Orstenoloricus Temporal range: Middle Cambrian PreꞒ Ꞓ O S D C P T J K Pg N

Scientific classification
- Kingdom: Animalia
- Stem group: Loricifera
- Genus: †Orstenoloricus Maas et al, 2009
- Species: †O. shergoldii
- Binomial name: †Orstenoloricus shergoldii Maas et al, 2009

= Orstenoloricus =

- Genus: Orstenoloricus
- Species: shergoldii
- Authority: Maas et al, 2009
- Parent authority: Maas et al, 2009

Extinct genus of loriciferan

Orstenoloricus is a loriciferan genus (likely a member of the stem group), preserved by three-dimensional mineralization in the Monastery Creek Formation, an Orsten-type setting in the mid-Cambrian of Australia. It contains one species, Orstenoloricus shergoldii.

== Description ==

Orstenoloricus is known from 14 specimens, with one (CPC 39929) being markedly different in proportions to the rest. As for the thirteen "normal" specimens, they have a short neck with around 10 annular folds, which was most likely circular in cross-section.
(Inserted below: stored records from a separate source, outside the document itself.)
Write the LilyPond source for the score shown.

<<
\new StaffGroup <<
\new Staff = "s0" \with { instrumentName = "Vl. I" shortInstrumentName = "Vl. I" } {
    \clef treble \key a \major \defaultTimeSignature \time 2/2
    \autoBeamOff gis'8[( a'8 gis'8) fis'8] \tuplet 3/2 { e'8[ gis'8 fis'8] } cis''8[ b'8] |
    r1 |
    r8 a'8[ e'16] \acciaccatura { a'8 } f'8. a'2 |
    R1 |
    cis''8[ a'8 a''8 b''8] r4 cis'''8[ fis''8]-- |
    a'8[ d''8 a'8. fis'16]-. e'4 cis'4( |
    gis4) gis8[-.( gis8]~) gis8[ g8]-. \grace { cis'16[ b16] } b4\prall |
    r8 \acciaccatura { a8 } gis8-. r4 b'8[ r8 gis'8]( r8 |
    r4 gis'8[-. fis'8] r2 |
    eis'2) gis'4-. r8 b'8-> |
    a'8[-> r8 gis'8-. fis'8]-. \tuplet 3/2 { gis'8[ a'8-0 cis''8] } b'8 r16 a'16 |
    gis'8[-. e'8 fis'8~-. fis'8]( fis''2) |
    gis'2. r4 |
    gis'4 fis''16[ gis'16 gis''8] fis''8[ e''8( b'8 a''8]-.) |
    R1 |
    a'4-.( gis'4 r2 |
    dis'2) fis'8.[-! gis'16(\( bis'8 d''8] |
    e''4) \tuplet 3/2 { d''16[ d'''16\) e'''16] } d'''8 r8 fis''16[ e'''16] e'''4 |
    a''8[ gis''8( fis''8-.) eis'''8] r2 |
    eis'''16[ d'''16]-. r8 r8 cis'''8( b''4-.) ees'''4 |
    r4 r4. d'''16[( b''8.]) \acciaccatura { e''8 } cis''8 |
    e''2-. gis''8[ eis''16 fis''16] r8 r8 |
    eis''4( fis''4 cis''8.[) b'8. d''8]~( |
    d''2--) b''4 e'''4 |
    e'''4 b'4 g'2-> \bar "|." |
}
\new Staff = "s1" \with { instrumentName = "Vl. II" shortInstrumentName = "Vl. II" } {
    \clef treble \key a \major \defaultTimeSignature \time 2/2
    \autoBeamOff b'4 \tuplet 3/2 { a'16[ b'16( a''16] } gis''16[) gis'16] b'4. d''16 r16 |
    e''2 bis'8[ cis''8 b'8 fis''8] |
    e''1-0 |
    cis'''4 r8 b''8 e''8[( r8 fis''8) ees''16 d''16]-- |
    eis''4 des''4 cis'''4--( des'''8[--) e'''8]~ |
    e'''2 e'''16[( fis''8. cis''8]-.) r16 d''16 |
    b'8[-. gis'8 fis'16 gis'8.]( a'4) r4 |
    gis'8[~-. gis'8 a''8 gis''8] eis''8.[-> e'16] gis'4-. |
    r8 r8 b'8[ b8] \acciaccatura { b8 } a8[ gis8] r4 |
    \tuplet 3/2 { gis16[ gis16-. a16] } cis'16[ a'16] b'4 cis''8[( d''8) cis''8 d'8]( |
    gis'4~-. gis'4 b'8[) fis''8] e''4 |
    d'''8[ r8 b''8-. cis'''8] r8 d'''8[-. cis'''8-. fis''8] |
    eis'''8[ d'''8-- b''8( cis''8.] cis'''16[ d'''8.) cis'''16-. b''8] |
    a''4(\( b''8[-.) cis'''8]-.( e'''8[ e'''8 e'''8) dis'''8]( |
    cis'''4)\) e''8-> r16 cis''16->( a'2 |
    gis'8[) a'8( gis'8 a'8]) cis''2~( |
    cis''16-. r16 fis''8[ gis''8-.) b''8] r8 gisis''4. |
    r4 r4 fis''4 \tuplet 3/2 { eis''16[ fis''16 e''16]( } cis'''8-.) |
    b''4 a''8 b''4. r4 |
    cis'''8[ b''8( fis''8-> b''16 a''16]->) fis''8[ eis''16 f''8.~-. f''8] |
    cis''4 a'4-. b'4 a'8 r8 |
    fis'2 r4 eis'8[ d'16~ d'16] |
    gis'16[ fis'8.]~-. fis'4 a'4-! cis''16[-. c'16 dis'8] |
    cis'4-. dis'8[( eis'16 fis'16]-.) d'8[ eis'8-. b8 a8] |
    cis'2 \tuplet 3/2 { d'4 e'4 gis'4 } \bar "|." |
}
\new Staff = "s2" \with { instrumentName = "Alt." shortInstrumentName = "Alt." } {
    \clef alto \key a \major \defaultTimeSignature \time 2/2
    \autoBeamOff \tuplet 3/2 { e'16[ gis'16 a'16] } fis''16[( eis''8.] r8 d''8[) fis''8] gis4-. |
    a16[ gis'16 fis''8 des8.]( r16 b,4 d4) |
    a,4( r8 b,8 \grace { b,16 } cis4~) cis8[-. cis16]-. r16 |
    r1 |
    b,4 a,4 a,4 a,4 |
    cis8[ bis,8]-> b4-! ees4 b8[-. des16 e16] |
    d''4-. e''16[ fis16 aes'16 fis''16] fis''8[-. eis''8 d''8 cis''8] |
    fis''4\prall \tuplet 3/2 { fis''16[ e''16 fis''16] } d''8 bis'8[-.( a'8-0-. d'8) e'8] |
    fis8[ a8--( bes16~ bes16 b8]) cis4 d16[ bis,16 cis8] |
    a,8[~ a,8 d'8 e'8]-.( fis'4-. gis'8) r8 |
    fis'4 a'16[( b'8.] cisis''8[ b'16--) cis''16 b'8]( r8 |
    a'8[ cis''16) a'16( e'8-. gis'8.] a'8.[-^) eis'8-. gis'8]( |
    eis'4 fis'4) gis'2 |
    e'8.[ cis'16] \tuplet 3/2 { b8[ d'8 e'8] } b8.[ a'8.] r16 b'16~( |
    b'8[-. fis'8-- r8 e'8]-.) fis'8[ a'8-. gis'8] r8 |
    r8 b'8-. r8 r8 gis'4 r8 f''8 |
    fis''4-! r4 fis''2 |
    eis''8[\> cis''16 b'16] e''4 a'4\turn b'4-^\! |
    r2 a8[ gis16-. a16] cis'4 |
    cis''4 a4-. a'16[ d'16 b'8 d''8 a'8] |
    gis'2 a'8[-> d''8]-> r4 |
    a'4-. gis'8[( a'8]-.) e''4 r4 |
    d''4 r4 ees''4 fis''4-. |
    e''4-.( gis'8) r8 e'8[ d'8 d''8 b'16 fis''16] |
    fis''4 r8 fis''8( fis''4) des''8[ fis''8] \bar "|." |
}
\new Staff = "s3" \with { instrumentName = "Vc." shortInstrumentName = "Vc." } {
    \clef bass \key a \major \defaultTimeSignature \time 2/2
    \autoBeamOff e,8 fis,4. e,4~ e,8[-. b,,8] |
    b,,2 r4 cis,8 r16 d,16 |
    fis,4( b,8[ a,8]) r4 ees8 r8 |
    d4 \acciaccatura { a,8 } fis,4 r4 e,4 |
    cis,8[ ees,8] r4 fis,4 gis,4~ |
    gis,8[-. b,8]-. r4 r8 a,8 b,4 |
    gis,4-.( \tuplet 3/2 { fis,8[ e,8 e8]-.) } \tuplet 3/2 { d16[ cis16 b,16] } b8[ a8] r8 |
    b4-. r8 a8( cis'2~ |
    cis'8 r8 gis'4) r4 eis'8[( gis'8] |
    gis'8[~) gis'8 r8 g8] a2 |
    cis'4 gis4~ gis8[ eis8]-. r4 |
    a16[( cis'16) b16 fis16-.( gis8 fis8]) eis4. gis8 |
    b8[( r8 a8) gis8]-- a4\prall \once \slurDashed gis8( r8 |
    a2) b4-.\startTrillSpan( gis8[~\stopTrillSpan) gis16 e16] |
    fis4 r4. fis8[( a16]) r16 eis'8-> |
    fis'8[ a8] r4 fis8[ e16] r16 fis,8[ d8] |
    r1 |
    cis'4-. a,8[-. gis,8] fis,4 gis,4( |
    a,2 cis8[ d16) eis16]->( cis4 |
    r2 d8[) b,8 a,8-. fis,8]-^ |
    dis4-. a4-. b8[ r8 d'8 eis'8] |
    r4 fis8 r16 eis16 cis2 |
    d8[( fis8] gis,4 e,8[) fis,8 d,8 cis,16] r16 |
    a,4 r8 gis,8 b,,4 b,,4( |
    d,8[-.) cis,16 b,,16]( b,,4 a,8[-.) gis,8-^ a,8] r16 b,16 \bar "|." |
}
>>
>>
The folds are arranged somewhat like an accordion with prominent peaks and ridges, in addition to having an overlying zigzag pattern. The last fold is an apparent transition to the lorica, with less distinct zigzag patterns and spines arising from its posterior "slope". The length of these spines is not known, as only their sockets and proximal ends are preserved. However, the longest piece of spine preserved is around 30 micrometers long and 25 micrometers wide. The lorica is composed of 20 plates oriented lengthwise, with a gently concave shape in between a ridge at each border of the plate. Unusually this lorica seems to be capable of inflating or deflating due to its blade-like plates. The inflated state is as previously described, meanwhile in its deflated state every other ridge seems to collapse inwards, with the cross-section being more like a ten-pointed star. The lorica ends in a round, blunt tip, with a slit in the centre likely representing an anus. While no fine structures are present on the lorica, it is likely that the epicuticle (outermost layer of the cuticle) has not preserved, and any hypothetical structures alongside it. The second morphotype, consisting of the one "abnormal" specimen, has a much longer neck in proportion to the lorica, with 14 folds instead of the standard 10. The area surrounding the anus is also larger, with a pair of spines on an abaxial (facing away from the body axis) ridge, alongside a less slit-like anus. The presence of a pair of anterior and posterior spines places Orstenoloricus as a loriciferan, however the absence of toes suggests it lies within the stem-group. This genus is likely similar to the larva of Sirilorica, however that form is likely more basal as it is several hundred times larger than any other loriciferan.

== Etymology ==

The name Orstenoloricus derives from the genus's relation to Loricifera, alongside the preservation mode of the site it comes from. The species name shergoldii honours John Shergold, an Australian palaeontologist who led the expedition on which the fossils were collected.